The Federal Communications Commission (FCC) has launched an inquiry into children’s television programming rule compliance. In a public notice released last week, the FCC announced that it is “seeking comment on whether broadcasters are complying with the letter and intent of the [Children’s Television Act] in terms of, among other things, the amount and quality of core children’s programming being provided and the extent of preemption of such programming.” Comments will be due 30 days after publication in the Federal Register (expected in a week or two) with reply comments due 15 days thereafter.

The Commission recently revised its children’s television programming rules, including implementing new web site address display restrictions that took effect earlier this year and clarifying how the rules apply to digital television broadcasters. More recently, the Commission entered into an unprecedented $24 million dollar consent decree with a Spanish-language broadcaster in order to resolve petitions to deny filed against pending license renewal applications relating to alleged children’s television programming rule violations. This week’s public notice suggests that the Commission is considering whether, and how to, better enforce its children’s television programming rules generally.

The “KidVid” Rules

The FCC’s children’s television rules were adopted pursuant to the Children’s Television Act of 1990, in which Congress directed the Commission to increase the amount of educational and informational programming for children available on television. Under the FCC’s children’s television rules, television broadcasters must air at least three hours of “core programming” per week and file quarterly reports with the Commission identifying their core programming and their other efforts to comply with their educational and informational television programming obligations. The FCC’s children’s television rules also limit the amount of time broadcasters and cable operators may devote to commercial matter during children’s programs.
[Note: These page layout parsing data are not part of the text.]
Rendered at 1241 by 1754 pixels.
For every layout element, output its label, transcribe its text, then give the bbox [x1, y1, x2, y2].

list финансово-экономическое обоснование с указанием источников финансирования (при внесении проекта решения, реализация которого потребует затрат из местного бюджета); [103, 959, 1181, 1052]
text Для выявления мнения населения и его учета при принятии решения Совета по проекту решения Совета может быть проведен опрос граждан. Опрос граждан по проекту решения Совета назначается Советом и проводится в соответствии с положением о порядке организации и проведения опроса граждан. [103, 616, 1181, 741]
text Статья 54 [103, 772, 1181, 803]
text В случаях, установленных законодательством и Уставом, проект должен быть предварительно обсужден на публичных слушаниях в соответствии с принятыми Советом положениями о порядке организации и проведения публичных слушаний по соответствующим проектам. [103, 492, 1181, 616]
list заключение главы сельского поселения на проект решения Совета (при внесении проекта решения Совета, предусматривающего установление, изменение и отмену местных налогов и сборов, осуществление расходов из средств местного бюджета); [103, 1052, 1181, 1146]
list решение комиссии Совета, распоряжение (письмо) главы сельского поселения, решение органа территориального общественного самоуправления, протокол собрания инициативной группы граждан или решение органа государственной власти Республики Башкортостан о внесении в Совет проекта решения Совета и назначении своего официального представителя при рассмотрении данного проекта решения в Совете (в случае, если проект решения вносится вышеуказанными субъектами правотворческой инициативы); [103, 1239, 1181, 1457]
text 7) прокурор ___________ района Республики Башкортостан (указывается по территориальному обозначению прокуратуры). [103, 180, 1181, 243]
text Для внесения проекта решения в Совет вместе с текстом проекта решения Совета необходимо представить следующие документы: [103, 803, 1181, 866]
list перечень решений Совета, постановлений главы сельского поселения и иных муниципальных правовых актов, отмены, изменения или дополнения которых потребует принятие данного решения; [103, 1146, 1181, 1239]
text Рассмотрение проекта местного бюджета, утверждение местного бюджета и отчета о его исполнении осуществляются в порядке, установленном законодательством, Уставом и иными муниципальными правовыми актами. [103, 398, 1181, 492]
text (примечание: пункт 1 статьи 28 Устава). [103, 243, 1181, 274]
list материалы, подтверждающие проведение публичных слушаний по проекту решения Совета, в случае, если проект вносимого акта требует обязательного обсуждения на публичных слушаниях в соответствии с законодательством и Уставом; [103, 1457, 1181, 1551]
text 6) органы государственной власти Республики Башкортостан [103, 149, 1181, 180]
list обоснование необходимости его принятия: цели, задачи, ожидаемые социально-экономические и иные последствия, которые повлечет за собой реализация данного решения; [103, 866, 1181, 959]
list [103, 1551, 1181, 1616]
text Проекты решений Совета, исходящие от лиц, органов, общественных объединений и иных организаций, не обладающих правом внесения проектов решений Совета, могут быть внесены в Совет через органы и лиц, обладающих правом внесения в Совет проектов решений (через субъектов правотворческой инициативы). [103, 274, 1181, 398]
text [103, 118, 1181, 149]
The Commission has defined “educational and informational television programming” as any television programming that furthers the educational and informational needs of children 16 years of age and under in any respect, including the child's intellectual/cognitive or social/emotional needs. “Core programming” is programming that is specifically designed to serve the educational and informational needs of children, which also satisfies the following additional criteria: (1) It has serving the educational and informational needs of children ages 16 and under as a significant purpose; (2) It is aired between the hours of 7:00 a.m. and 10:00 p.m.; (3) It is a regularly scheduled weekly program; (4) It is at least 30 minutes in length; (5) The program is identified as specifically designed to educate and inform children by the display on the television screen throughout the program of the symbol E/I; (6) The educational and informational objective and the target child audience are specified in writing in the broadcaster's Children's Television Programming Report, as described in § 73.3526(e)(11)(iii); and (7) Instructions for listing the program as educational/ informational, including an indication of the age group for which the program is intended, are provided by the broadcaster to publishers of program guides, as described in § 73.673.

Request for Comments

Among the questions on which the FCC is seeking comments are:

  • Are licensees complying with the Children’s Television Act?
  • Does the programming that licensees have reported as core children's programming generally meet the Commission’s standards? 
  • Are the core programming criteria listed in the Commission’s rules adequate to properly define educational and informational programming?
  • Do these criteria fulfill the requirements of the Children’s Television Act? Should the Commission consider additional criteria?
  • Does the current level of preemption affect compliance with the Children’s Television Act and Congressional intent? 
  • In what other ways are licensees complying, or not, with the Children’s Television Act and the Commission’s rules related to children’s programming?